# B&W film developing issues



## analogislife (Jul 14, 2019)

Hello,

I was wondering if anyone could help me out. I recently have been trying to develop my own b&w film. However, I’m having issues. My first roll came out blank but not transparent like it had developed? The numbers are show on my roll but other than that nothing. I have attached photos to show an examples as I haven’t found anything online for it. I used Rodinal ratio 1:25 for 6 minutes for the developer and Arista Stop bath 1:30 for 15 seconds. I didn’t use a Fixer because I completely forgot I needed one until just now hah! Wondering if that could have been the reason for all of this... any helpful advice would be appreciated!


----------



## 480sparky (Jul 14, 2019)

It has the appearance of film that has been developed when in contact with itself.  Meaning, there was no space between the section of film and the portion of the roll 'below' or 'inside' of it.  Like it was would tight against itself.

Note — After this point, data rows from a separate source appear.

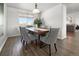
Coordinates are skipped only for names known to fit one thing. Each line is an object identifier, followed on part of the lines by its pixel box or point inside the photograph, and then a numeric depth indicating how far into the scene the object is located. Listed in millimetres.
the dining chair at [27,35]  1986
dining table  1920
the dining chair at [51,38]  1825
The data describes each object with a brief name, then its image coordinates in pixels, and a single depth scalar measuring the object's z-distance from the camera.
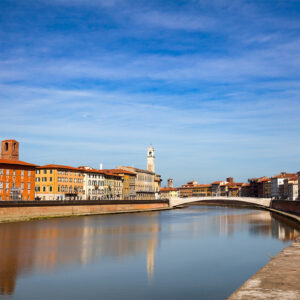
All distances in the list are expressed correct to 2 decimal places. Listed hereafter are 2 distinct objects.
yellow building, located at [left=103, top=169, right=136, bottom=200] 117.09
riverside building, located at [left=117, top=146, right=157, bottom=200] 127.81
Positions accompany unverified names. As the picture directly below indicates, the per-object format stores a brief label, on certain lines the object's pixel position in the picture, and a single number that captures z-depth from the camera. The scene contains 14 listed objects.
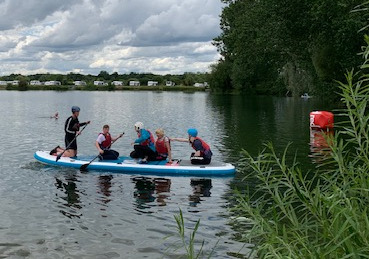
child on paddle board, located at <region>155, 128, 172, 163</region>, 14.21
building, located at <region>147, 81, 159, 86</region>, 192.77
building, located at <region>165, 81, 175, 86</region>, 184.12
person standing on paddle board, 15.03
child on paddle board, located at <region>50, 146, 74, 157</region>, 15.17
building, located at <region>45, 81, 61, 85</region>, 185.32
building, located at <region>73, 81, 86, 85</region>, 195.25
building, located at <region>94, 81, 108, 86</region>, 190.38
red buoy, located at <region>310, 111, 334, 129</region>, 25.68
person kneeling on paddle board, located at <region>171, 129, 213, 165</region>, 13.72
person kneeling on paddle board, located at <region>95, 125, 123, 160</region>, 14.71
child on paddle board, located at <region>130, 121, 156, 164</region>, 14.27
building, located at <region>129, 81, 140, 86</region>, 197.77
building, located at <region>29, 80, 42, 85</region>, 191.98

But the fact you state you didn't use any fixer might be the problem.  However, if properly developed and stopped, an image should be visible before a fixer is applied.  The image may not be visible for long, however.


----------



## dxqcanada (Jul 14, 2019)

Yes, the fixer would have cleared that up.
http://www.film-photography-blog.com/film-processing-chemistry-how-does-it-work/


----------



## compur (Jul 14, 2019)

analogislife said:


> I didn’t use a Fixer because I completely forgot I needed one until just now hah! Wondering if that could have been the reason for all of this...

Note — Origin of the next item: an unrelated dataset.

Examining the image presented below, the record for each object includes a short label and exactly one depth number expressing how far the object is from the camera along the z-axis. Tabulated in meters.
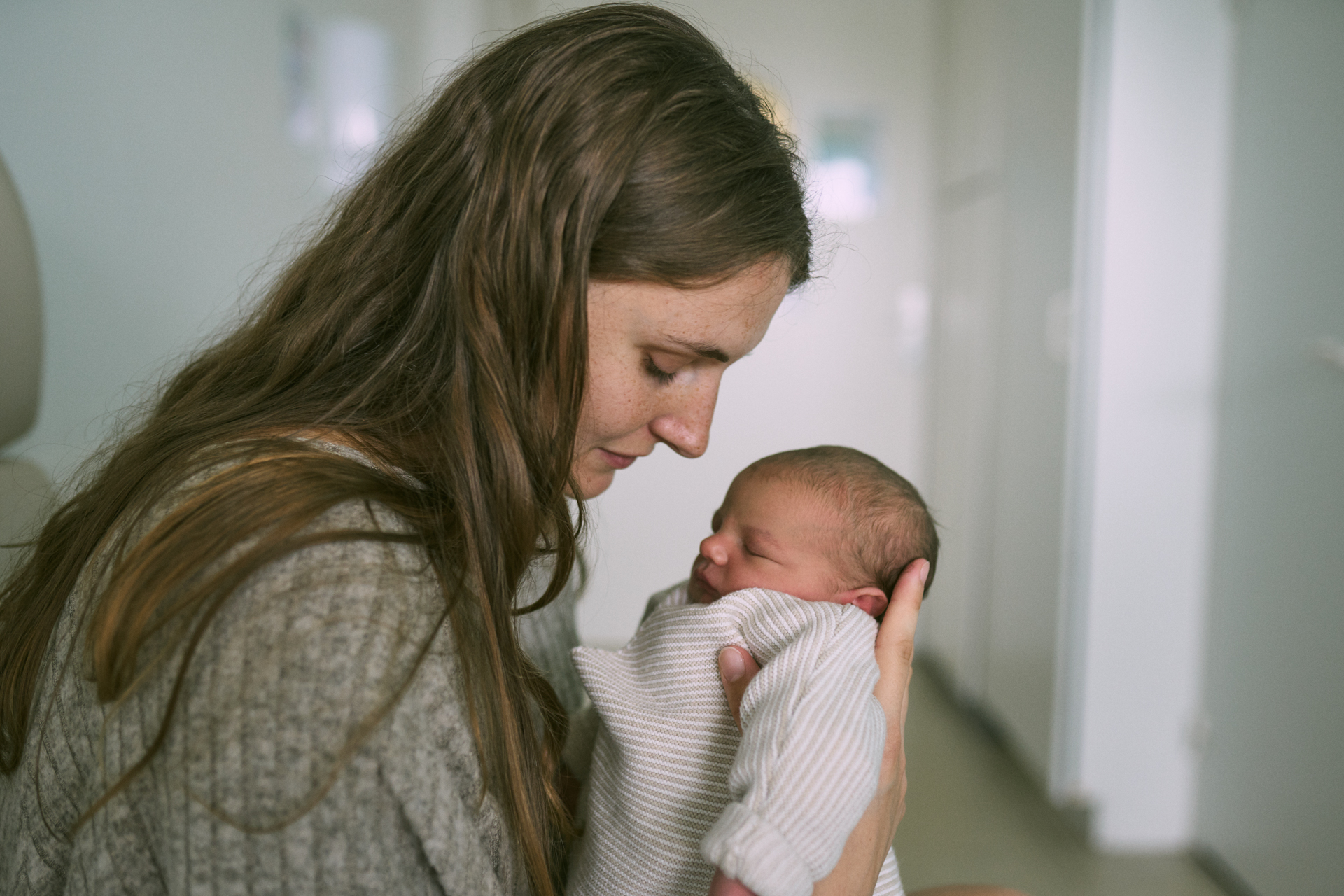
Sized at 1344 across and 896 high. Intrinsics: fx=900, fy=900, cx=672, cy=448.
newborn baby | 0.71
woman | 0.62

Yes. Fixer removes the part of the photo emulsion that is sensitive to light. Without fixer the film will continue reacting to light until it turns all black.


----------



## Dave442 (Jul 14, 2019)

Set each of the chemicals you plan to use out on the counter, in-order, before starting - that way you won't forget. 

With T-Max film I would use Kodak Rapid Fixer.


----------